■ **SUPPLIED INFORMATION**
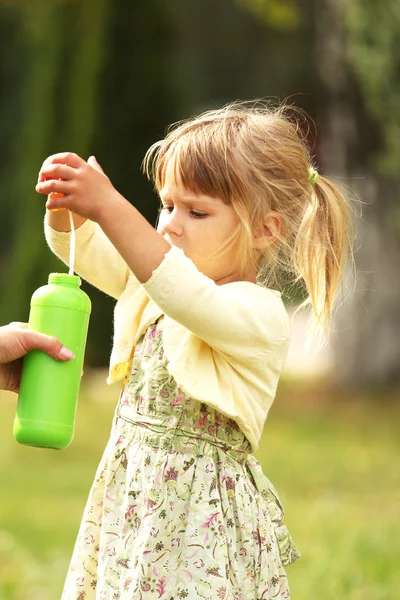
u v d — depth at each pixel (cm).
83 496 1434
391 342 2377
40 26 2603
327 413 2145
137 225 518
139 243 516
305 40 3681
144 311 578
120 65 2550
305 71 3703
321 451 1762
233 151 564
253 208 568
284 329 554
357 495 1429
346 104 2297
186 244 563
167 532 540
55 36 2555
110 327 2570
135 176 2567
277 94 3747
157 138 2577
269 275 610
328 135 2372
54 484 1504
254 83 3778
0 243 3553
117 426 574
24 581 990
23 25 3362
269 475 1557
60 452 1722
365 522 1233
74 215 598
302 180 596
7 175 3606
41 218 2580
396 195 2305
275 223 582
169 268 517
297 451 1756
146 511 544
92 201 516
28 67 3656
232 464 559
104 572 555
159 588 536
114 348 583
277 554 571
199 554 539
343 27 2270
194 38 3731
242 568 551
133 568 543
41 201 2581
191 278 520
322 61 2334
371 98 2012
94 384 2441
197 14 3725
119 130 2556
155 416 555
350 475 1570
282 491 1454
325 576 978
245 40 3781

■ **INSTRUCTIONS TO FOLLOW**
Pictures aside, give the data again exactly as it appears.

■ **TASK OUTPUT**
u v d — depth at each pixel (cm).
83 496 1434
391 342 2377
40 26 2603
327 413 2145
137 225 518
139 243 516
305 40 3681
144 311 578
120 65 2550
305 71 3703
321 451 1762
233 151 564
253 208 568
284 329 554
357 495 1429
346 104 2297
186 244 563
167 532 540
55 36 2555
110 327 2570
135 176 2567
277 94 3747
157 138 2577
269 275 610
328 135 2372
54 484 1504
254 83 3778
0 243 3553
117 426 574
24 581 990
23 25 3362
269 475 1557
60 452 1722
365 522 1233
74 215 598
302 180 596
7 175 3606
41 218 2580
396 195 2305
275 223 582
169 268 517
297 451 1756
146 511 544
92 201 516
28 67 3656
232 464 559
104 572 555
159 588 536
114 348 583
277 554 571
199 554 539
343 27 2270
194 38 3731
242 568 551
133 568 543
41 201 2581
191 278 520
322 61 2334
371 98 2012
94 384 2441
197 14 3725
119 130 2556
155 416 555
350 475 1570
282 491 1454
325 576 978
245 40 3781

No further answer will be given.